_Your goal_
The reply should be a single number: the count of lines below that contain the word "from".

_Supplied material_
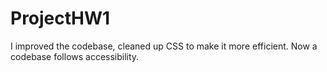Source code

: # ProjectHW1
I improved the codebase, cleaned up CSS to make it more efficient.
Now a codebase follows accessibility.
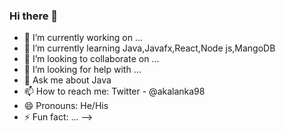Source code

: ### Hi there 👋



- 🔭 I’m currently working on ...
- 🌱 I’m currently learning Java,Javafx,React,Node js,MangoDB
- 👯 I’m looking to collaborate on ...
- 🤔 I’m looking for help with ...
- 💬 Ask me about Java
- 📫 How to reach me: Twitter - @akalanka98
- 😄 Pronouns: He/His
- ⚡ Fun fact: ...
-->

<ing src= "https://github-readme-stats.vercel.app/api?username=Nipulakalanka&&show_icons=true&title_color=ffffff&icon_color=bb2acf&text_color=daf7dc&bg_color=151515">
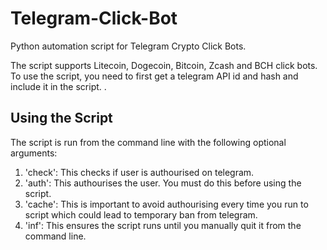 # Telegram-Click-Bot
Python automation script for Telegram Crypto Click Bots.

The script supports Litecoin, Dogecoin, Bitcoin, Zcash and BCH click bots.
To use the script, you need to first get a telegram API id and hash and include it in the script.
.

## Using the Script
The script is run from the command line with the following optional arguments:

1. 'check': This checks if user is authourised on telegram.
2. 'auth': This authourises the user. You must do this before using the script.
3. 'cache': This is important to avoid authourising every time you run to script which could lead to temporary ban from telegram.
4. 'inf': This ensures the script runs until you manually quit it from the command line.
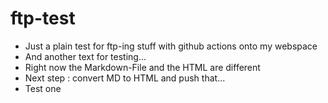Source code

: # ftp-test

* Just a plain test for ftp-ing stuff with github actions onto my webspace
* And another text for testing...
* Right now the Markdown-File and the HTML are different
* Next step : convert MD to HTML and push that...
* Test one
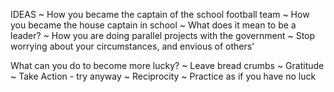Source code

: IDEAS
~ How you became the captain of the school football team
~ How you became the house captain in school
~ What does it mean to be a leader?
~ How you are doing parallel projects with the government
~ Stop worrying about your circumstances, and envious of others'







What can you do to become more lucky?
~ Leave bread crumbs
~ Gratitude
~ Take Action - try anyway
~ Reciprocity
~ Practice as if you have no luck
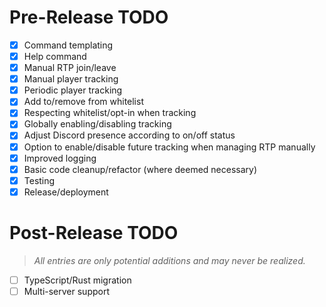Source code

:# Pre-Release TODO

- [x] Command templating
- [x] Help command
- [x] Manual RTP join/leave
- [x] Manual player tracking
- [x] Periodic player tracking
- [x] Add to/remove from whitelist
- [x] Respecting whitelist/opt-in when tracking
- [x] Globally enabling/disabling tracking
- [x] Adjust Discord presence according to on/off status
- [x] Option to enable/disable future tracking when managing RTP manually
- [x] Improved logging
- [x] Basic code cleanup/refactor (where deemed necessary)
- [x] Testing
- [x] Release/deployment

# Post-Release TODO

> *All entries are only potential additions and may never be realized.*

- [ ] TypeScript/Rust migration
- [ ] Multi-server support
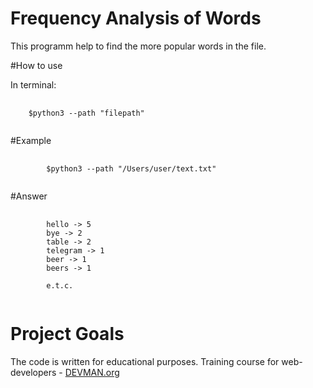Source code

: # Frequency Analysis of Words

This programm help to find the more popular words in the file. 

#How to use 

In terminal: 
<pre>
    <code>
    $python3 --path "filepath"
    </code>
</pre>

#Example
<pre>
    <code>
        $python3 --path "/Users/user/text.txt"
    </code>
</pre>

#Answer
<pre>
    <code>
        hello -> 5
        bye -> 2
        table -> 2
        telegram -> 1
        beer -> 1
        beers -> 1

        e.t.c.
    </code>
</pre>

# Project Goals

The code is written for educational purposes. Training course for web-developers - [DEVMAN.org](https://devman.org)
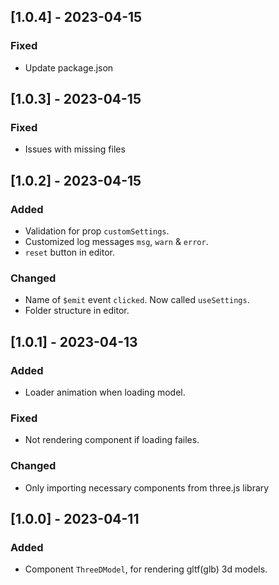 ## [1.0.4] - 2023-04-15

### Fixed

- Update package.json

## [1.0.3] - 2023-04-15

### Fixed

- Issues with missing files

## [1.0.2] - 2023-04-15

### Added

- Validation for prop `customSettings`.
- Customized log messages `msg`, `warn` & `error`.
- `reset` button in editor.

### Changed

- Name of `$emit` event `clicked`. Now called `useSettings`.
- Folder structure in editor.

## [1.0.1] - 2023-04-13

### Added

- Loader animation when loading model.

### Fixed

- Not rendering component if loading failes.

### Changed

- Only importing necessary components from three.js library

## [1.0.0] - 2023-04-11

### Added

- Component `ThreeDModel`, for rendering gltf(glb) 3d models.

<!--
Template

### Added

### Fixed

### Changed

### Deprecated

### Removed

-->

==

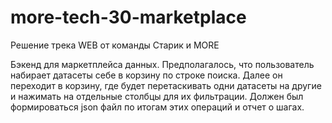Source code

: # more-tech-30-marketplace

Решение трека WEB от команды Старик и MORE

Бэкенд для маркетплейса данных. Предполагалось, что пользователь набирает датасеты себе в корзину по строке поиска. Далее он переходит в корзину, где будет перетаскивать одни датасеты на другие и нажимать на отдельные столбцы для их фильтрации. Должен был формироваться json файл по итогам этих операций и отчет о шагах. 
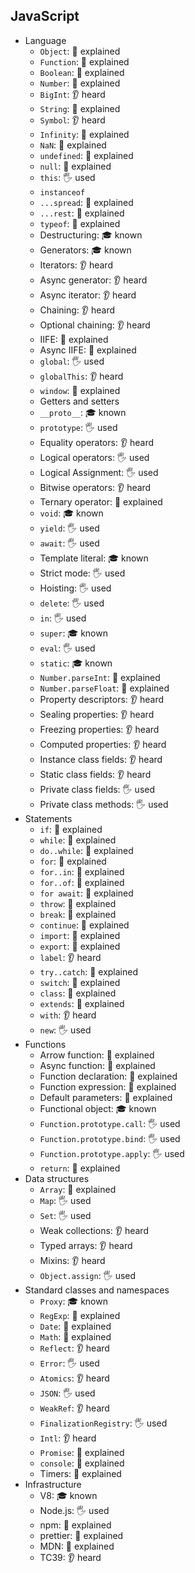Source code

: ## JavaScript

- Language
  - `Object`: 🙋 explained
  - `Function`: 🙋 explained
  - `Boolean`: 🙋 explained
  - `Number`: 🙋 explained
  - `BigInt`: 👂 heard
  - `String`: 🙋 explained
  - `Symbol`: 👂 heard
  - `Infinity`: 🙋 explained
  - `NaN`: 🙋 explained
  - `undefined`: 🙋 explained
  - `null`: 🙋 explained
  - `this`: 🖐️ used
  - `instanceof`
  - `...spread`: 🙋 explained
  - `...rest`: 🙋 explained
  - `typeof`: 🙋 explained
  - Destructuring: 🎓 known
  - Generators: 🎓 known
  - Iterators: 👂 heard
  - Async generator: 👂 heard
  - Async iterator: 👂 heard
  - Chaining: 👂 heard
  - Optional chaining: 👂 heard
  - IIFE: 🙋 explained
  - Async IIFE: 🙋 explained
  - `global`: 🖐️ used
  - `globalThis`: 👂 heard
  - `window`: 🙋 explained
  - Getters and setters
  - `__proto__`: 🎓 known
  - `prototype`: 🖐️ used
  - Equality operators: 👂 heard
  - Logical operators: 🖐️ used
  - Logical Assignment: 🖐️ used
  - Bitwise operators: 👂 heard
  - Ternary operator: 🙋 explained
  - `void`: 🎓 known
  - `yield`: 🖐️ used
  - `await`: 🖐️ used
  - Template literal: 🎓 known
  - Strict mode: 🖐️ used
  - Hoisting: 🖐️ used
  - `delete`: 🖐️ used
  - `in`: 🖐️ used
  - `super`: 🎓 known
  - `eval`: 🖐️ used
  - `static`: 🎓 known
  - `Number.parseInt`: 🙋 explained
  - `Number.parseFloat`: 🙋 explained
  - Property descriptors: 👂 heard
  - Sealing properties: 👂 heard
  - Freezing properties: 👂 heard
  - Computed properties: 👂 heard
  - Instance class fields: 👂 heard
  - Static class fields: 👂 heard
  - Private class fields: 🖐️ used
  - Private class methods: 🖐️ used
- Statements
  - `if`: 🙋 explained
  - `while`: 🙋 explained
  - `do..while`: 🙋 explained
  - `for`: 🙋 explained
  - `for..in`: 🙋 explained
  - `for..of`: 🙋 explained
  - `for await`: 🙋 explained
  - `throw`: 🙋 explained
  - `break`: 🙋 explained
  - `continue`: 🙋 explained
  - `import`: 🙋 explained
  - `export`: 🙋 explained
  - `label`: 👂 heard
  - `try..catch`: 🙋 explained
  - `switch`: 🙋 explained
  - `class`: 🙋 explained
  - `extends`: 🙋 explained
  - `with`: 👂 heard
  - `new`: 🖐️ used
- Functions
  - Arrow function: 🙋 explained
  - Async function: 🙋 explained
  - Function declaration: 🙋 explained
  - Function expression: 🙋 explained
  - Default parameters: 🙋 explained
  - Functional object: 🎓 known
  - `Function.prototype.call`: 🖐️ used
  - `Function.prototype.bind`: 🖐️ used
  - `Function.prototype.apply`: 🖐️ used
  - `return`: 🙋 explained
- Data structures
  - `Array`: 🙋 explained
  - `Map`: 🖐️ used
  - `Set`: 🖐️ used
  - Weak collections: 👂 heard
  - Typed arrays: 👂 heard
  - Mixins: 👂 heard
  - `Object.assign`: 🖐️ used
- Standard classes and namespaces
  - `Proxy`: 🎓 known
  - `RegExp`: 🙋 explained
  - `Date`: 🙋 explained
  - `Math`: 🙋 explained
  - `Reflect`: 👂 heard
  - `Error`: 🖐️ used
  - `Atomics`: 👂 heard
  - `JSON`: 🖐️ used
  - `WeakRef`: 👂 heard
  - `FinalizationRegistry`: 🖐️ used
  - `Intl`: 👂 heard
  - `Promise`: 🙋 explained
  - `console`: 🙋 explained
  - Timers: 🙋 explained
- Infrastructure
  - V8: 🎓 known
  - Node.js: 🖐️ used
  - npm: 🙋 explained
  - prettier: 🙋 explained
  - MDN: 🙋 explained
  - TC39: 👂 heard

_Worked solution_
5